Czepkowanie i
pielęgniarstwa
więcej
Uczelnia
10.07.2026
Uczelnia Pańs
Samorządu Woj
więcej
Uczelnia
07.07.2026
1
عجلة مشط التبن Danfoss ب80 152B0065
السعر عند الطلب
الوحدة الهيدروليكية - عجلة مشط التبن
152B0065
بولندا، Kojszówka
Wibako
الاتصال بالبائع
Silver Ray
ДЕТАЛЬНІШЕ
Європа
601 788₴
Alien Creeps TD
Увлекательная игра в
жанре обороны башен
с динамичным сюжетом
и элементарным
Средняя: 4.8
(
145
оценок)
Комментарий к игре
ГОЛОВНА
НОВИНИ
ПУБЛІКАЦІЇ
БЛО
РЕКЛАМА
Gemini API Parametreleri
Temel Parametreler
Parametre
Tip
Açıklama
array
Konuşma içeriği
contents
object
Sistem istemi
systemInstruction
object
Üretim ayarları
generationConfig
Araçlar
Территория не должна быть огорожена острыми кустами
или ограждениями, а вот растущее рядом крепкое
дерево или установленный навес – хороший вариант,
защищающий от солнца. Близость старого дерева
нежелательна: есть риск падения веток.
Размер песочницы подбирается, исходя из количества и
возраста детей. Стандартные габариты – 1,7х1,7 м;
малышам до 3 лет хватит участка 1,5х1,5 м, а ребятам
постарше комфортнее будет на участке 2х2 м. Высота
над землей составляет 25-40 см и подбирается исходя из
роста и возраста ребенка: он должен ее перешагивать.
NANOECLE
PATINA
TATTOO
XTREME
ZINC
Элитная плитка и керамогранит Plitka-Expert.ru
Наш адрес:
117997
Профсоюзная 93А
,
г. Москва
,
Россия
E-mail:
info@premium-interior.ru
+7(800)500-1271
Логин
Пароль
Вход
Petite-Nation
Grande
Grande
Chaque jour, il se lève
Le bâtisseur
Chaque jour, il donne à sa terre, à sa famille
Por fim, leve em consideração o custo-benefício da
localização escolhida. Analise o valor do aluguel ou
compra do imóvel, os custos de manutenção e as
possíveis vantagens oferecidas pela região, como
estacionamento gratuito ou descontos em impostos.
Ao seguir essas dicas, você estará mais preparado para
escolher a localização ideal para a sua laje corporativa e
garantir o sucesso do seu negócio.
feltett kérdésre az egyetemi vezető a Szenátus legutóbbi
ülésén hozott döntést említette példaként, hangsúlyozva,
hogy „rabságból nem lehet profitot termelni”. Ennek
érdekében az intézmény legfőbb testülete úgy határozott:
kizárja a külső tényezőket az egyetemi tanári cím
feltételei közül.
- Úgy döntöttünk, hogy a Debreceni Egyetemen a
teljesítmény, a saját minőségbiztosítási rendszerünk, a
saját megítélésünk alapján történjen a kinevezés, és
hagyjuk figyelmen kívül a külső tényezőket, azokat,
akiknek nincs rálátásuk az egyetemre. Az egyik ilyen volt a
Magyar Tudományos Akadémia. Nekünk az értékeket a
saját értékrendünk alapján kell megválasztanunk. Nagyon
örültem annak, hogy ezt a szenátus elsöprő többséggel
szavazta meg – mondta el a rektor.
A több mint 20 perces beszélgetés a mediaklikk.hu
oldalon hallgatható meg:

**Work instruction:** Each line of the material should be repeated exactly as it reads.

**Written answer:**
Czepkowanie i
pielęgniarstwa
więcej
Uczelnia
10.07.2026
Uczelnia Pańs
Samorządu Woj
więcej
Uczelnia
07.07.2026
1
عجلة مشط التبن Danfoss ب80 152B0065
السعر عند الطلب
الوحدة الهيدروليكية - عجلة مشط التبن
152B0065
بولندا، Kojszówka
Wibako
الاتصال بالبائع
Silver Ray
ДЕТАЛЬНІШЕ
Європа
601 788₴
Alien Creeps TD
Увлекательная игра в
жанре обороны башен
с динамичным сюжетом
и элементарным
Средняя: 4.8
(
145
оценок)
Комментарий к игре
ГОЛОВНА
НОВИНИ
ПУБЛІКАЦІЇ
БЛО
РЕКЛАМА
Gemini API Parametreleri
Temel Parametreler
Parametre
Tip
Açıklama
array
Konuşma içeriği
contents
object
Sistem istemi
systemInstruction
object
Üretim ayarları
generationConfig
Araçlar
Территория не должна быть огорожена острыми кустами
или ограждениями, а вот растущее рядом крепкое
дерево или установленный навес – хороший вариант,
защищающий от солнца. Близость старого дерева
нежелательна: есть риск падения веток.
Размер песочницы подбирается, исходя из количества и
возраста детей. Стандартные габариты – 1,7х1,7 м;
малышам до 3 лет хватит участка 1,5х1,5 м, а ребятам
постарше комфортнее будет на участке 2х2 м. Высота
над землей составляет 25-40 см и подбирается исходя из
роста и возраста ребенка: он должен ее перешагивать.
NANOECLE
PATINA
TATTOO
XTREME
ZINC
Элитная плитка и керамогранит Plitka-Expert.ru
Наш адрес:
117997
Профсоюзная 93А
,
г. Москва
,
Россия
E-mail:
info@premium-interior.ru
+7(800)500-1271
Логин
Пароль
Вход
Petite-Nation
Grande
Grande
Chaque jour, il se lève
Le bâtisseur
Chaque jour, il donne à sa terre, à sa famille
Por fim, leve em consideração o custo-benefício da
localização escolhida. Analise o valor do aluguel ou
compra do imóvel, os custos de manutenção e as
possíveis vantagens oferecidas pela região, como
estacionamento gratuito ou descontos em impostos.
Ao seguir essas dicas, você estará mais preparado para
escolher a localização ideal para a sua laje corporativa e
garantir o sucesso do seu negócio.
feltett kérdésre az egyetemi vezető a Szenátus legutóbbi
ülésén hozott döntést említette példaként, hangsúlyozva,
hogy „rabságból nem lehet profitot termelni”. Ennek
érdekében az intézmény legfőbb testülete úgy határozott:
kizárja a külső tényezőket az egyetemi tanári cím
feltételei közül.
- Úgy döntöttünk, hogy a Debreceni Egyetemen a
teljesítmény, a saját minőségbiztosítási rendszerünk, a
saját megítélésünk alapján történjen a kinevezés, és
hagyjuk figyelmen kívül a külső tényezőket, azokat,
akiknek nincs rálátásuk az egyetemre. Az egyik ilyen volt a
Magyar Tudományos Akadémia. Nekünk az értékeket a
saját értékrendünk alapján kell megválasztanunk. Nagyon
örültem annak, hogy ezt a szenátus elsöprő többséggel
szavazta meg – mondta el a rektor.
A több mint 20 perces beszélgetés a mediaklikk.hu
oldalon hallgatható meg:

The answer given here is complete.